§ GIVEN DATA
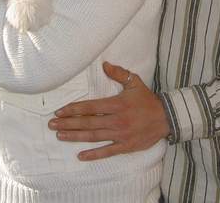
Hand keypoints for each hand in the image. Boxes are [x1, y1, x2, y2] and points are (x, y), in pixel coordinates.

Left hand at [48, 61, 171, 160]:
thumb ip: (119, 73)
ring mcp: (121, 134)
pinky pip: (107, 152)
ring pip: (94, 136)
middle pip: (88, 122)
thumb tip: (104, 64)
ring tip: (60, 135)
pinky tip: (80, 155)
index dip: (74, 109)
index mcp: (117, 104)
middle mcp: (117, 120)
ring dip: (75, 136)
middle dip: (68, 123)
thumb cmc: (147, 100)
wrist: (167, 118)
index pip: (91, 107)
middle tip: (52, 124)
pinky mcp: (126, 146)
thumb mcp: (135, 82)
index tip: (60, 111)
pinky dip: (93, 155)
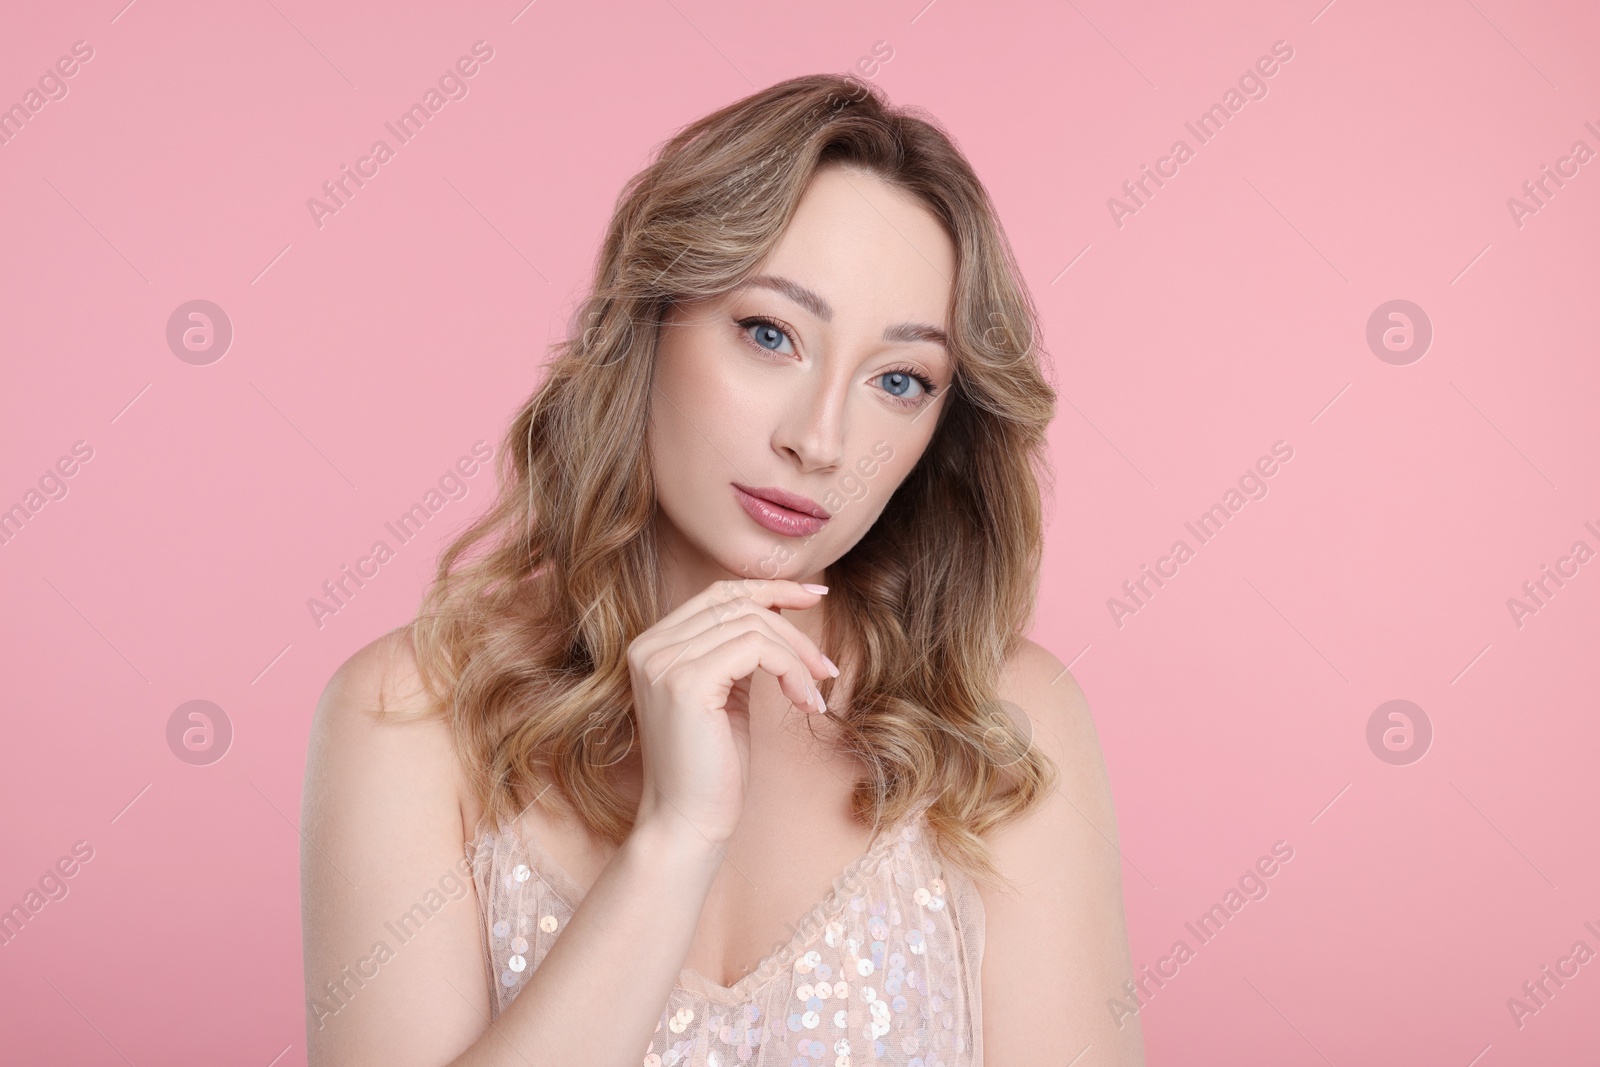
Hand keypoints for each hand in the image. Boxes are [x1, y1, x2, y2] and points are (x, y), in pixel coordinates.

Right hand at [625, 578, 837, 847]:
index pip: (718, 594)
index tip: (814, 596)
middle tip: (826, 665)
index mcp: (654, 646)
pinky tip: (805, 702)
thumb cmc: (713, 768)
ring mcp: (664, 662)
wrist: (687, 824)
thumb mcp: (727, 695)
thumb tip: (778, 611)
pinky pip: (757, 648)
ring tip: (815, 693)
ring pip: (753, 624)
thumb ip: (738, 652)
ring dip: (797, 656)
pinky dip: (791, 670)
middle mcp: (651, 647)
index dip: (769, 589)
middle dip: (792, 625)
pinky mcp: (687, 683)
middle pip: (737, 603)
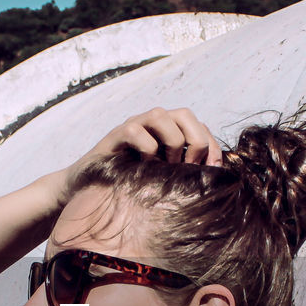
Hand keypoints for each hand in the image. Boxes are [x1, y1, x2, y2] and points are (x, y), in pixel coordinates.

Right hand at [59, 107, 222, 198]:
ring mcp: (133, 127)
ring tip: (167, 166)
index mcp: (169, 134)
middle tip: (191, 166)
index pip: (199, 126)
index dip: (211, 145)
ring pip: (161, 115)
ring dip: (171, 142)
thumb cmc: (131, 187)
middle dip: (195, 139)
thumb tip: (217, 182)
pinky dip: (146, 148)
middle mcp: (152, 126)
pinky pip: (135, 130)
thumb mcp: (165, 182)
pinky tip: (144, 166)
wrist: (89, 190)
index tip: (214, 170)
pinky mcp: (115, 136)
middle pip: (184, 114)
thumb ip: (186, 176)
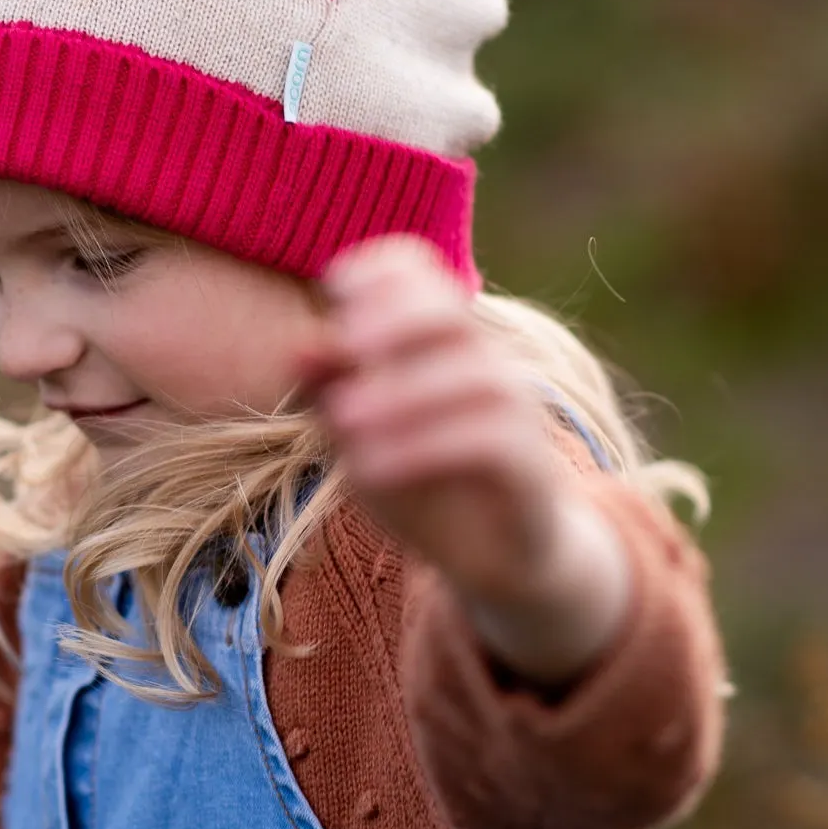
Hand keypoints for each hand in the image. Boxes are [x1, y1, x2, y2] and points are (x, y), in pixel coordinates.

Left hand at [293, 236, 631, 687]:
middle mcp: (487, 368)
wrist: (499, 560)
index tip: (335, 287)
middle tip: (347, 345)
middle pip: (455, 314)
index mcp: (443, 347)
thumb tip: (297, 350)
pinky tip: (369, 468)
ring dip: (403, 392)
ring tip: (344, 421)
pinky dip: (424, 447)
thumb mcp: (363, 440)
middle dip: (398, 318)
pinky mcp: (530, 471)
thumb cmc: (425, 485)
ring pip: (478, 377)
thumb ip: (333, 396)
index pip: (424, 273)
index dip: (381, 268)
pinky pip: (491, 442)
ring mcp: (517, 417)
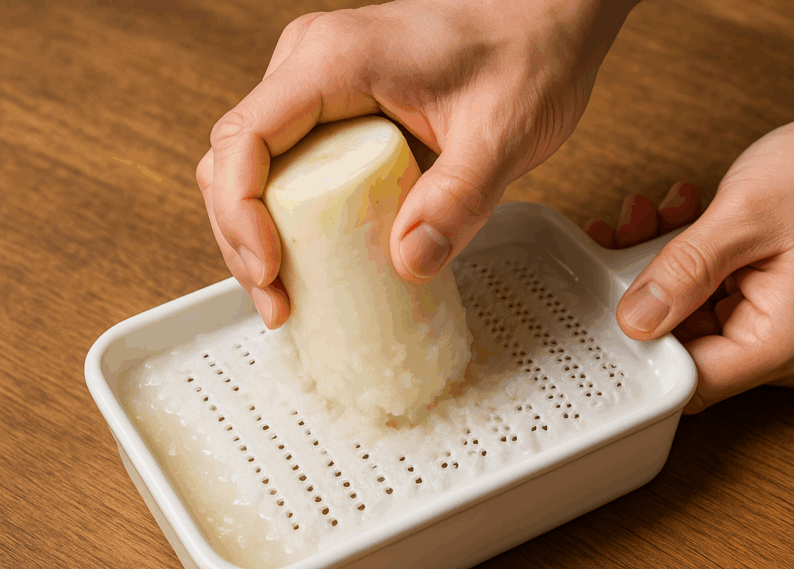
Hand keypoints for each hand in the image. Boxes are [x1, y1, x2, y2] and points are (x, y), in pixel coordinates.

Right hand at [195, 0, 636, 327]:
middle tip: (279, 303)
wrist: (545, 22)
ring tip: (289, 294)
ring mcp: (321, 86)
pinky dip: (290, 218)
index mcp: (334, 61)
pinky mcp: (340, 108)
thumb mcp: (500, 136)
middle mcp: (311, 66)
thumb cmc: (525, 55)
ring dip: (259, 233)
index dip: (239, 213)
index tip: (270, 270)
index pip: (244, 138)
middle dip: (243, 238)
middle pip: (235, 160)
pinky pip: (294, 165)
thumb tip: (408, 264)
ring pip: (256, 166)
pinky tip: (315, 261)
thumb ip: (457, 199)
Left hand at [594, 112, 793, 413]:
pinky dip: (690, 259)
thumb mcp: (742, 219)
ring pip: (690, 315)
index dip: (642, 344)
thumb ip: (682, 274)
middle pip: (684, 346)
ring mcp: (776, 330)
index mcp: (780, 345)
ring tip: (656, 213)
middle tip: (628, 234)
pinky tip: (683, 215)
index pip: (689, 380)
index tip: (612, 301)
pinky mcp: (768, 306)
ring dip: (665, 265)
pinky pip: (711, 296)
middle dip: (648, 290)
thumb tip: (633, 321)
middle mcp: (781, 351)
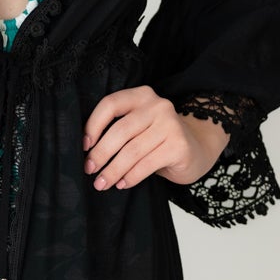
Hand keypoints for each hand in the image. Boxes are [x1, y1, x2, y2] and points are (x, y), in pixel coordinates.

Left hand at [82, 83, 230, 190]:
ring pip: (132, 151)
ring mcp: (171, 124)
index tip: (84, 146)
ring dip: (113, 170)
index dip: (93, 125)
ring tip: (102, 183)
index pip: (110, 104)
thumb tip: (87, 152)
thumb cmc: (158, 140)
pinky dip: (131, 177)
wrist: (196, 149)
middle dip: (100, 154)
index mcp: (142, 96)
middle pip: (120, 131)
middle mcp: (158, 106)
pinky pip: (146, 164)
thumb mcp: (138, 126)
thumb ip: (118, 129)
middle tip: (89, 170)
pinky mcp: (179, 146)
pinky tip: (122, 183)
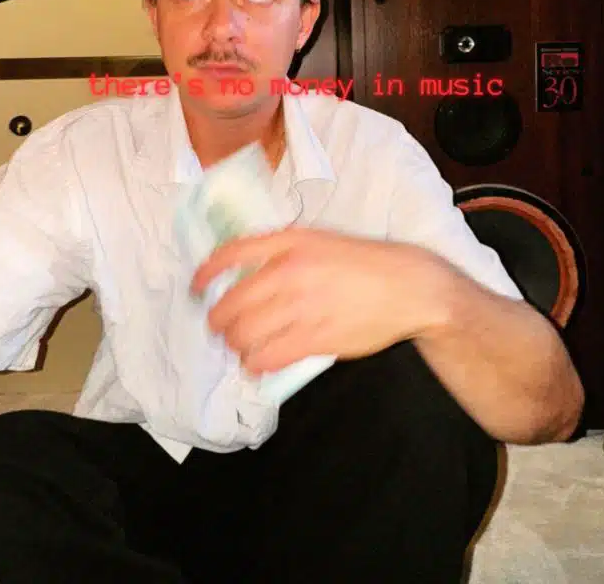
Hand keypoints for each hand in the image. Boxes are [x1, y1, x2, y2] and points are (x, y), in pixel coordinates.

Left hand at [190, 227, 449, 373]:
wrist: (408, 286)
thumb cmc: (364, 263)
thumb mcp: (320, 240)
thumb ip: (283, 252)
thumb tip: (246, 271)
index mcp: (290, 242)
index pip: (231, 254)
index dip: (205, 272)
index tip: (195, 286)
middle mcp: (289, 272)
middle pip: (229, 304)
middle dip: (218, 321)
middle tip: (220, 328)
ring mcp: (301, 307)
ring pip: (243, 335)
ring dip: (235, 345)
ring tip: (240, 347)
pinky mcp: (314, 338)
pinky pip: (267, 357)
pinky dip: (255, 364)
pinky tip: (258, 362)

§ ACTIVITY
Nothing except the lines from the one containing "middle dip: (195, 139)" through the one containing "thumb mcp: (742, 219)" should appear in the answer, exactly as above and without pictures.

§ TASK OUTPUT
middle dip: (195, 139)
thumb tip: (217, 182)
pinky dip: (146, 148)
middle mcp: (152, 126)
pinky pip: (135, 130)
thumb mcp: (165, 182)
pinky tip: (144, 166)
wrist: (89, 190)
index tip: (214, 170)
pinky mcp: (115, 136)
middle pip: (184, 114)
thumb ip: (186, 176)
Hand keypoints for each hand in the image. Boxes are [x1, y1, x2, y2] and points are (x, y), in pixel coordinates.

Left hand at [293, 236, 631, 687]:
middle mcp: (487, 368)
wrist: (499, 560)
index tip: (335, 287)
middle tip: (347, 345)
middle pip: (455, 314)
index mcp: (443, 347)
thumb tip: (297, 350)
pinky tip: (369, 468)
ring dip: (403, 392)
ring tip: (344, 421)
pinky dip: (424, 447)
thumb mcp: (363, 440)
middle dip: (398, 318)
pinky mcp: (530, 471)
thumb cmc: (425, 485)
ring pip: (478, 377)
thumb ip: (333, 396)
index pip: (424, 273)
index dip: (381, 268)
pinky pip: (491, 442)
ring mcp: (517, 417)
Hand keypoints for each hand in the image. Boxes are [x1, y1, x2, y2] and points are (x, y), in pixel coordinates.

Right hand at [195, 0, 636, 327]:
middle tip: (279, 303)
wrist: (545, 22)
ring tip: (289, 294)
ring mcp: (321, 86)
pinky dip: (290, 218)
index mcp: (334, 61)
pinky mcp: (340, 108)
thumb mcp: (500, 136)
middle mcp: (311, 66)
thumb cmc: (525, 55)
ring dip: (259, 233)
index dip: (239, 213)
index tip: (270, 270)
index pip: (244, 138)
middle dip: (243, 238)
middle pip: (235, 160)
pinky pip: (294, 165)
thumb tip: (408, 264)
ring pip: (256, 166)
pinky tip: (315, 261)
thumb ip: (457, 199)
Left hand at [594, 112, 793, 413]:
pinky dip: (690, 259)
thumb mcp: (742, 219)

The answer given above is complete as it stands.